Fuite

Choisissant de tourner le dos à tous mes soucis de la semaine, je monte sur mon voilier. Il est midi, le temps est magnifique. Je hisse la voile. Mon visage tendu vers le soleil s’imprègne de cette plaisante sensation de chaud. Une brise sèche emmêle mes cheveux mi-longs. Je respire à pleins poumons, me délectant des senteurs d’algues iodées, laissant même ces âcres bouffées parfumées me traverser le corps. Je me redresse d’un coup et termine la mise en place des voiles blanches.

Il m’a quittée pour une autre… Ce n’est pas la première fois, mais l’air marin me dote d’une vigueur nouvelle… Je décide donc que si n’est pas la première fois, ce sera la dernière !
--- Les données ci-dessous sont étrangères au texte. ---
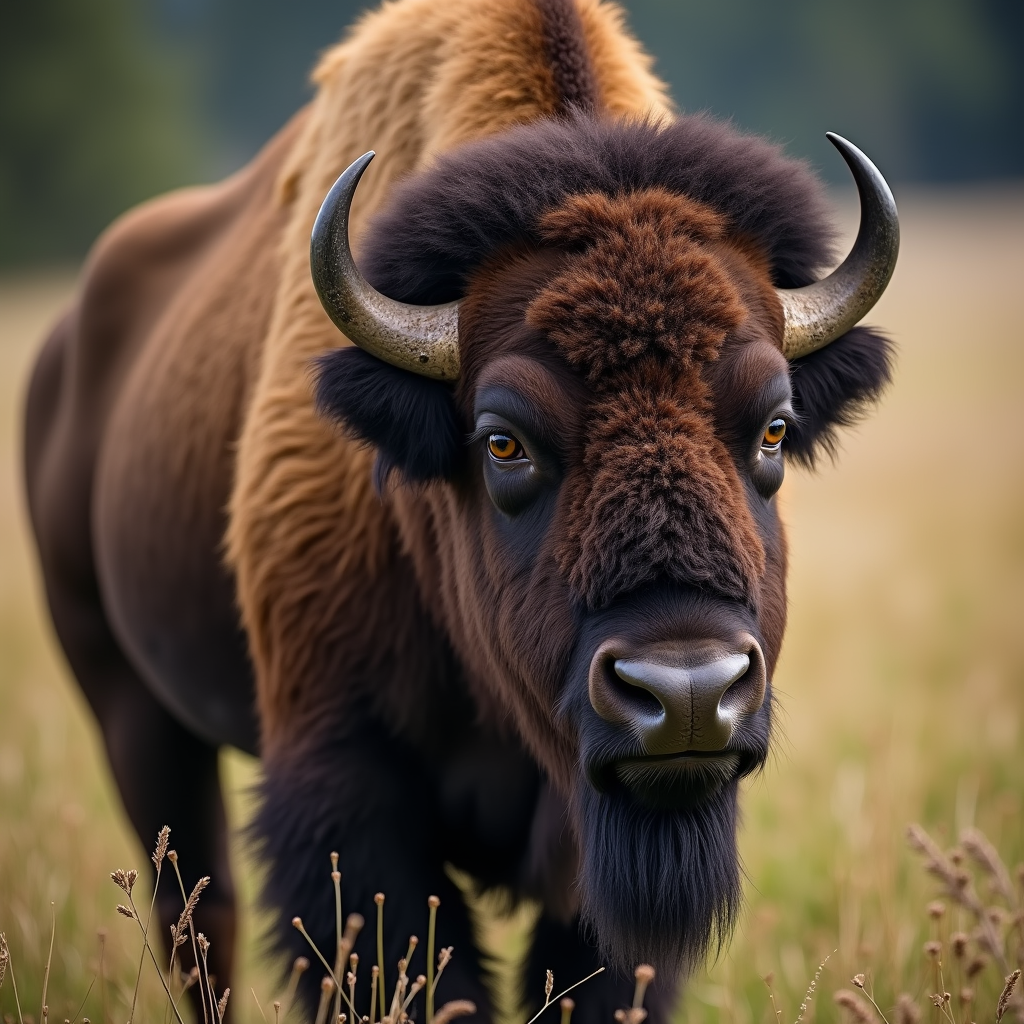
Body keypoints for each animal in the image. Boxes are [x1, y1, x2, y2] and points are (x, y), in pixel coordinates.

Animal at [23, 0, 898, 1019]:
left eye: (773, 429)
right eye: (501, 441)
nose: (685, 694)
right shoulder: (347, 792)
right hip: (130, 709)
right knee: (198, 919)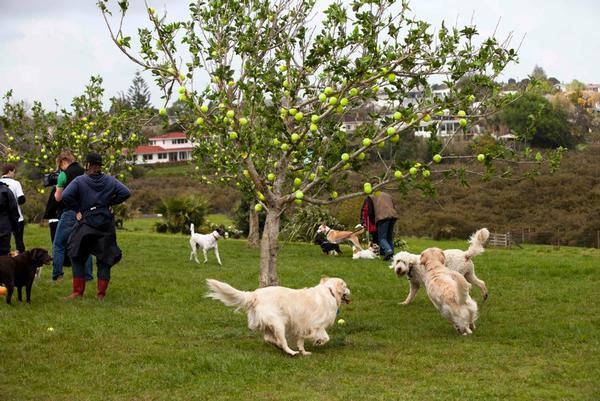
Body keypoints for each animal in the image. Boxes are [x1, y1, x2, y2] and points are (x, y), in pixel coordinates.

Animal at [205, 276, 352, 354]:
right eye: (345, 286)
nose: (350, 291)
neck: (330, 292)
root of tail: (254, 294)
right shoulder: (316, 325)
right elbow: (325, 337)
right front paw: (318, 342)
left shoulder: (302, 325)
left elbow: (301, 340)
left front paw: (305, 352)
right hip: (279, 323)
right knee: (282, 341)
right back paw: (291, 352)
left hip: (270, 324)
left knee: (268, 338)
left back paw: (279, 346)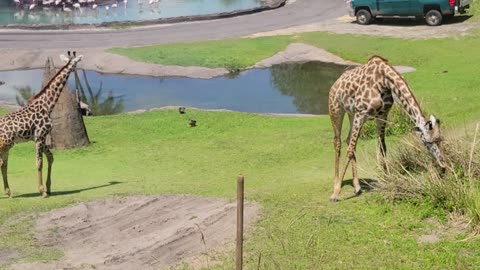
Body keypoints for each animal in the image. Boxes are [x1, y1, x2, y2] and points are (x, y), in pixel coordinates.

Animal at [0, 51, 83, 198]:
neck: (47, 105)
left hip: (7, 146)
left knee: (3, 165)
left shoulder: (41, 137)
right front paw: (42, 191)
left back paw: (9, 192)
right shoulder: (39, 136)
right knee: (2, 164)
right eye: (75, 62)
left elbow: (50, 158)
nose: (76, 71)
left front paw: (49, 188)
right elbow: (39, 163)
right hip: (4, 144)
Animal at [326, 55, 446, 202]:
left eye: (440, 140)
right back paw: (336, 185)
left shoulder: (382, 115)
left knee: (349, 141)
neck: (384, 81)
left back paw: (357, 187)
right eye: (429, 142)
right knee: (338, 142)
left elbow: (382, 147)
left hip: (351, 114)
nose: (443, 166)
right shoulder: (361, 113)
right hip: (336, 109)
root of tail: (335, 83)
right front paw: (336, 193)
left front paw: (388, 179)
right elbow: (349, 151)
Mes valises, quelques vivres, de l’eau potable en quantité, le retrait de l’entier de l’argent de mon compte en banque et me voilà en route vers un avenir différent…

Plus tard, me voici au grand large. La brise légère a laissé la place à un vent frais, mais humide. Je tiens fermement la barre, passe ma langue sur mes lèvres sèches et en apprécie le goût salé. L’air vif s’infiltre à travers ma chevelure qui devient rêche.
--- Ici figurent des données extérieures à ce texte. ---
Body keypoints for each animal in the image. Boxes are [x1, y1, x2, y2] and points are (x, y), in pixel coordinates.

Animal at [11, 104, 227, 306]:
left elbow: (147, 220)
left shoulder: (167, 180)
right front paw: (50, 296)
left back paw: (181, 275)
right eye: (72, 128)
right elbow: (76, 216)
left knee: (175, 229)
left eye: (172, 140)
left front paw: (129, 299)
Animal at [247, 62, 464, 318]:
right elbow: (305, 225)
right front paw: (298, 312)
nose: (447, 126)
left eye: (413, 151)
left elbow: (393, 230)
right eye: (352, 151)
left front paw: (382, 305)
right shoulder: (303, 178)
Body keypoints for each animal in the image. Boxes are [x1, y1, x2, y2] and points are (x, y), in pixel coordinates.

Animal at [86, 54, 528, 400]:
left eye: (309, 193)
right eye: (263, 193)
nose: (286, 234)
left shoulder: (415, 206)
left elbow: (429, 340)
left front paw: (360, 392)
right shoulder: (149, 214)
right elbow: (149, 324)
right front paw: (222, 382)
Mes yeux sont secs, ils ne pleureront plus jamais pour lui et je suis déterminée à ne pas me lamenter sur mon sort.

Le bateau file à toute allure, petit à petit, l’idée d’accoster dans un autre lieu me transporte. Je n’ai aucune idée quant à la destination de ma fugue décidée sur un coup de tête mais n’en ai cure ! Je me laisse juste porter par le voilier et ouvre tous mes sens aux bienfaits du large, mon regard s’attardant sur la mousse épaisse des vaguelettes qui s’écrasent contre la coque de mon embarcation.
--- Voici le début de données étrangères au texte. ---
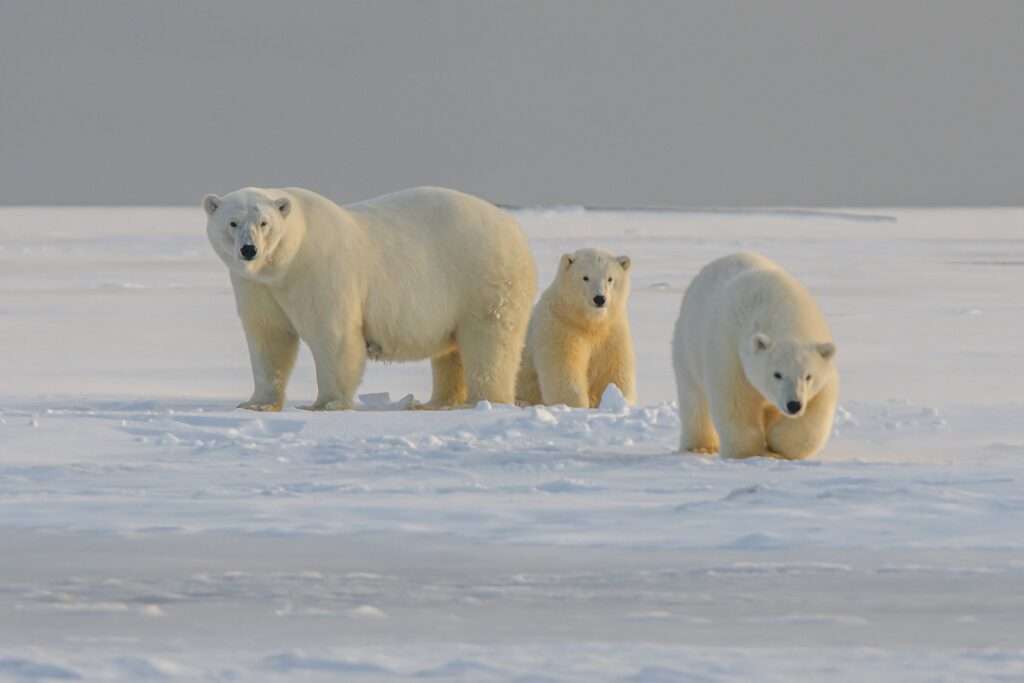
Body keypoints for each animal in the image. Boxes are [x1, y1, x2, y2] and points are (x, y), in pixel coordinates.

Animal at [202, 186, 537, 411]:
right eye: (232, 222)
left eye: (264, 223)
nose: (249, 250)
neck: (287, 261)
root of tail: (514, 228)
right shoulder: (257, 286)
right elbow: (268, 337)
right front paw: (256, 403)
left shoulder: (320, 271)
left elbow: (333, 335)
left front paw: (326, 403)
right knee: (451, 352)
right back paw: (437, 402)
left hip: (482, 278)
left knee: (489, 342)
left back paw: (484, 401)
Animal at [516, 248, 636, 408]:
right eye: (585, 277)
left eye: (610, 279)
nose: (599, 298)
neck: (588, 322)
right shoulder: (561, 327)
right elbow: (565, 370)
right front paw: (577, 406)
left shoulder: (612, 331)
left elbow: (613, 370)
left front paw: (620, 400)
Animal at [671, 252, 838, 460]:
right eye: (777, 374)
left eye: (808, 376)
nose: (794, 405)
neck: (782, 310)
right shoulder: (731, 353)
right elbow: (736, 403)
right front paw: (749, 452)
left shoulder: (823, 370)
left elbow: (816, 411)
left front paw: (776, 443)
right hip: (687, 346)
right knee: (693, 398)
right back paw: (700, 447)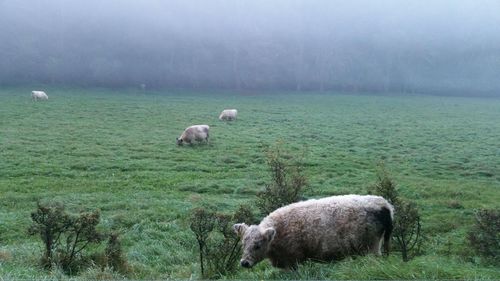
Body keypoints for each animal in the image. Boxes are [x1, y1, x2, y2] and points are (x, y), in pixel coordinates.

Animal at [234, 194, 394, 268]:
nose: (244, 262)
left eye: (257, 246)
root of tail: (384, 204)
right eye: (243, 245)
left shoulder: (294, 260)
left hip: (372, 248)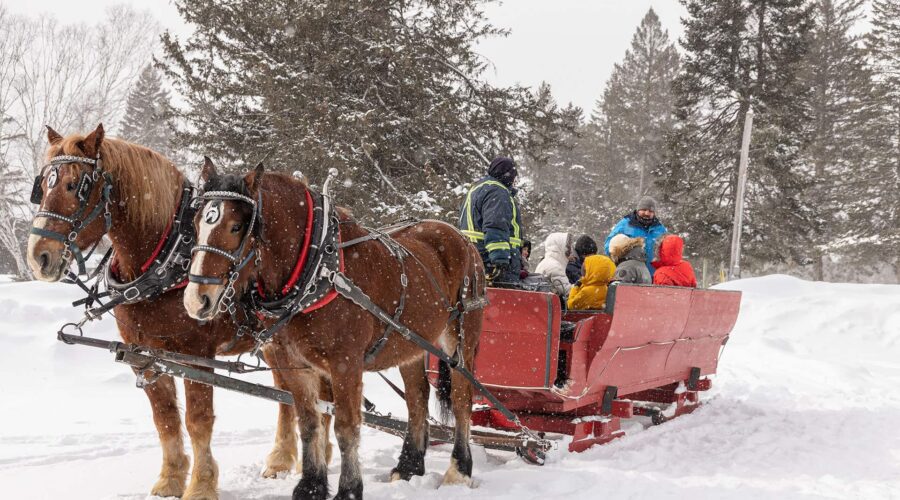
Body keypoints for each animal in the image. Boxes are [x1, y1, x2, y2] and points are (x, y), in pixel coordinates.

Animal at [25, 124, 329, 500]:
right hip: (276, 344)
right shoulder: (144, 353)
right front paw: (170, 479)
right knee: (290, 394)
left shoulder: (195, 353)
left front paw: (201, 485)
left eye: (75, 185)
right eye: (43, 186)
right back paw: (282, 459)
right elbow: (165, 418)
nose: (38, 256)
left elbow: (197, 420)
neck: (168, 259)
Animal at [183, 161, 485, 500]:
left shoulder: (345, 364)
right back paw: (409, 466)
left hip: (461, 339)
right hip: (412, 343)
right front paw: (310, 486)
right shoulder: (296, 364)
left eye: (236, 227)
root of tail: (462, 238)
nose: (196, 300)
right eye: (195, 223)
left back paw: (459, 469)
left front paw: (349, 489)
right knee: (417, 398)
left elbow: (345, 426)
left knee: (461, 398)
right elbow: (309, 423)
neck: (317, 269)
Je relève alors la tête, scrute l’horizon encore dépourvu de tout rivage.  Et pour la première fois de mon existence, je ressens une liberté infinie, puissante, inaltérable…

Francine Howald, 26 octobre 2014, texte écrit lors d’un atelier à Vevey en lien avec le thème de l’eau

D’après le voilier aux eaux claires, un tableau de MaryLis Chindelholz.